Modeling the magnitude and distribution of estuarine sediment contamination by pollutants of historic (e.g. PCB) and emerging concern (e.g., personal care products, PCP) is often limited by incomplete site knowledge and inadequate sediment contamination sampling. We tested a modeling process using Random Forest to predict low, medium or high sediment concentration of a representative PCP (triclosan). The PCP was primarily sourced from wastewater treatment plant (WWTP) and combined sewer overflow discharges, in subestuaries of Narragansett Bay. We built the models using a limited number and non-random distribution of sediment triclosan measurements. The explanatory variables were accessible and commonly measured data on site features such as bathymetry, sediment composition, and distance to a point source. The sample coordinates were used as a proxy for the urbanization gradient along Narragansett Bay. We found that our models were sensitive to class binning. The model fit based on the model’s comparison between predicted and actual class designations improved from 66% to 88% agreement as the data extremes were marginalized, e.g., predictions of very high and medium concentrations improved. The importance ranks of the explanatory variables as measured by the Random Forest algorithm differed among the three models tested. The best-fit model identified the expected variables of top importance which were distance to WWTP and CSO, and sediment composition. They did not include longitude, which was a poor proxy for Narragansett Bay’s urbanization gradient compared to latitude.

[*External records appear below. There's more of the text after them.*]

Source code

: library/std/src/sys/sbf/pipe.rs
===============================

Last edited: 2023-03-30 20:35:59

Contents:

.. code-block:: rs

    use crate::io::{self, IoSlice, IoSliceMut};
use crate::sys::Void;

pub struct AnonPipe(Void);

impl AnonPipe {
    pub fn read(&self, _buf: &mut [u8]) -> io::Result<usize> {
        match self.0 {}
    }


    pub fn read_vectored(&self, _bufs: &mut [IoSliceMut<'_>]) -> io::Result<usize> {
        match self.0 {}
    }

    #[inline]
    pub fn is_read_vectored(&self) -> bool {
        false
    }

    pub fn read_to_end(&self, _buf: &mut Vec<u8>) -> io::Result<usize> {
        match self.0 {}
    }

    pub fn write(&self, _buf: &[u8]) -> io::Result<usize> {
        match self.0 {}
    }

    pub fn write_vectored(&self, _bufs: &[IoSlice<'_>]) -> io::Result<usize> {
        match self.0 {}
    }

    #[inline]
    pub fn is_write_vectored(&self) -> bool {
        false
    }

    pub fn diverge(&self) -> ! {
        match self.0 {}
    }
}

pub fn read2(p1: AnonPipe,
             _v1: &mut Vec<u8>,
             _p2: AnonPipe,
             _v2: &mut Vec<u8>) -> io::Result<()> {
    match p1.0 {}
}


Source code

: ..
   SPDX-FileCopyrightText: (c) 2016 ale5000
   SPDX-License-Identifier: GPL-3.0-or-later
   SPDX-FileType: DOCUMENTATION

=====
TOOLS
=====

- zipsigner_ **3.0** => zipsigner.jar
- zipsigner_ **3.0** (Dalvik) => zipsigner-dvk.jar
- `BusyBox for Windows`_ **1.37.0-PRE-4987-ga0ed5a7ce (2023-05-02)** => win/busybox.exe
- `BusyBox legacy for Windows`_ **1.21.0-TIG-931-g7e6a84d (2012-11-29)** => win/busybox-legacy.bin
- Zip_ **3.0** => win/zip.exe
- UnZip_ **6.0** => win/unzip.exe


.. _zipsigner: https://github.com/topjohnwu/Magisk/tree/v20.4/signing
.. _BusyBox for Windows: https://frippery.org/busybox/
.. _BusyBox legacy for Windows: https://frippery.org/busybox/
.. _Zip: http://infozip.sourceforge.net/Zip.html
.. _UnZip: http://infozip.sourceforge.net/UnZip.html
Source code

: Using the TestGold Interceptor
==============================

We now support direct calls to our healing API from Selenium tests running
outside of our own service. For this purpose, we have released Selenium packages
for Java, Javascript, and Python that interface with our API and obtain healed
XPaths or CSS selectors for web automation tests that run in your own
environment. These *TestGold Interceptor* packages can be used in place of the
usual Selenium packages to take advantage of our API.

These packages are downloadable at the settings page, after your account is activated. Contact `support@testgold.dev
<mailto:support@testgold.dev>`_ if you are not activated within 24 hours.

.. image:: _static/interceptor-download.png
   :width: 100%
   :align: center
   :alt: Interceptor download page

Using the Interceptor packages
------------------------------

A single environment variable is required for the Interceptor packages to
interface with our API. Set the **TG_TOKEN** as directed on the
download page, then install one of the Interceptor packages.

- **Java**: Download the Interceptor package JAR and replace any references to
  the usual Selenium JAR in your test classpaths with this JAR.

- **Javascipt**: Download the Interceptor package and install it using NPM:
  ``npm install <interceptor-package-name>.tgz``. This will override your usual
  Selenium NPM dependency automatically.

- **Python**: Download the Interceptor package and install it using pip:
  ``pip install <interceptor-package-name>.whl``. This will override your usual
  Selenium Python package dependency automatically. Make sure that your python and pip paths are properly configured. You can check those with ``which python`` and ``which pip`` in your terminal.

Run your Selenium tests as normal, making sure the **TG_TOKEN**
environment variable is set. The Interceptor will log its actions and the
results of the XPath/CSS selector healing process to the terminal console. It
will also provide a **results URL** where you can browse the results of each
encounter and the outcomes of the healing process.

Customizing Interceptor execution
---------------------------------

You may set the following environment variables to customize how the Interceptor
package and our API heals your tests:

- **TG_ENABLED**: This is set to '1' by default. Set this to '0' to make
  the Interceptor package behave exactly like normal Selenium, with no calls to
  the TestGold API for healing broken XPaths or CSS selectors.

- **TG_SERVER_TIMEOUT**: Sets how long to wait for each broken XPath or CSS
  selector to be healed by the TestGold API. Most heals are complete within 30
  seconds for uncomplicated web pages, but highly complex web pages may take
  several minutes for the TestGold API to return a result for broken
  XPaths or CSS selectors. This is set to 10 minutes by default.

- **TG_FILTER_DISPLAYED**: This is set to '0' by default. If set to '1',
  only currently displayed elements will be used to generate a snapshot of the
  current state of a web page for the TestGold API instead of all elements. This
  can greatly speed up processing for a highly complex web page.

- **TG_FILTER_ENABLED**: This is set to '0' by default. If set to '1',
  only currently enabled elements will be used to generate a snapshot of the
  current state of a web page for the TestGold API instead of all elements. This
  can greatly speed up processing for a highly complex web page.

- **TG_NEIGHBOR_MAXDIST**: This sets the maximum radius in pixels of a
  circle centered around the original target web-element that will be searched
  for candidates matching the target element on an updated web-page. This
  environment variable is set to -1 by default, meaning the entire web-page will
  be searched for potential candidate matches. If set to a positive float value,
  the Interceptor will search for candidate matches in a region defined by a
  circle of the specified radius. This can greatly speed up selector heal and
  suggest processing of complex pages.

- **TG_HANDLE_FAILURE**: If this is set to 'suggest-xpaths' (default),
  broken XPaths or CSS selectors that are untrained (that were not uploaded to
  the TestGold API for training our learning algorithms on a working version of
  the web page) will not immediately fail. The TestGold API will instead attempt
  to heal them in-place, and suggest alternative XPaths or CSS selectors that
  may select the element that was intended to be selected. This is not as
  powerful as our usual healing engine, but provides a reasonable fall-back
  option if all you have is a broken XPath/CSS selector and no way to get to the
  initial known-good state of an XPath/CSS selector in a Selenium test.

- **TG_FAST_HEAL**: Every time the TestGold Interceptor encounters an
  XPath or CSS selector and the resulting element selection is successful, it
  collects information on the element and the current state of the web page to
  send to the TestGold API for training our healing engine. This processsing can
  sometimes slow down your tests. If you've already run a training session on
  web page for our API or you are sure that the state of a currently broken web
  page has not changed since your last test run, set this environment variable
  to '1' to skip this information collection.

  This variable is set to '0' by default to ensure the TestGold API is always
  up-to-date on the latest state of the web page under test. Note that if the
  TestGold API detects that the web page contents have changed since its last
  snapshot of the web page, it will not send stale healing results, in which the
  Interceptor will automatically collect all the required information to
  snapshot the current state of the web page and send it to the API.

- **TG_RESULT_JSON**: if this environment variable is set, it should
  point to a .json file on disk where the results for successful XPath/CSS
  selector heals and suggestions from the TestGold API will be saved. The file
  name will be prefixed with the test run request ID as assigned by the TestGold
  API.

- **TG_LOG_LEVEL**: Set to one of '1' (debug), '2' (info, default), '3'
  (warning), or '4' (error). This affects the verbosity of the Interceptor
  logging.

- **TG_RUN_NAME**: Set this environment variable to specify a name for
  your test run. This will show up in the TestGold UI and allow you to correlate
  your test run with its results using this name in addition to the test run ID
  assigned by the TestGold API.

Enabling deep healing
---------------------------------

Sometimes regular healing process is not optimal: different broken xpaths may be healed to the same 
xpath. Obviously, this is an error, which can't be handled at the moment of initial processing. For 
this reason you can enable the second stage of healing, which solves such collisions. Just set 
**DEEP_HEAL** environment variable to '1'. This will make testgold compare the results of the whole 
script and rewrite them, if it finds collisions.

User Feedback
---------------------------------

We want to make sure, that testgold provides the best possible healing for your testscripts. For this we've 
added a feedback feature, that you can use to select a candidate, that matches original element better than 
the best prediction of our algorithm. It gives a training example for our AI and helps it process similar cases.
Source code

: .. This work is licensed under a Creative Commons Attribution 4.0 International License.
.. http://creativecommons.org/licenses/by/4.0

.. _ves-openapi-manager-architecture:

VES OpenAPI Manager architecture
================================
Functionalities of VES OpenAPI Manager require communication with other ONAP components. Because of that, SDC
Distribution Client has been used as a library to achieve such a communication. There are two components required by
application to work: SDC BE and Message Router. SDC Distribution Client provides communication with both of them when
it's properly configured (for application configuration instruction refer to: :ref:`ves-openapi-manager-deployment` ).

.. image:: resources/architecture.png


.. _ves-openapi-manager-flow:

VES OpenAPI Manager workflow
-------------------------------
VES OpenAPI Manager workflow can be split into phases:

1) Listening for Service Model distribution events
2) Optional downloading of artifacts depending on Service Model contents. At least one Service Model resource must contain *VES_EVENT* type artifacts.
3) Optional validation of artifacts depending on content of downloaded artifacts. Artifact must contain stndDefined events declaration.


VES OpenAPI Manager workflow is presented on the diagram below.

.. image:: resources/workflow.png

Our results suggested the small number of contaminant measurements limited our models predictions, while better coverage for sediment characteristics could extend the prediction area. Overall, the process we tested appears to be a promising option to extrapolate distribution information from limited spatial concentration data. Further studies are necessary to evaluate the robustness of the predictions and test the transferability to other estuarine systems.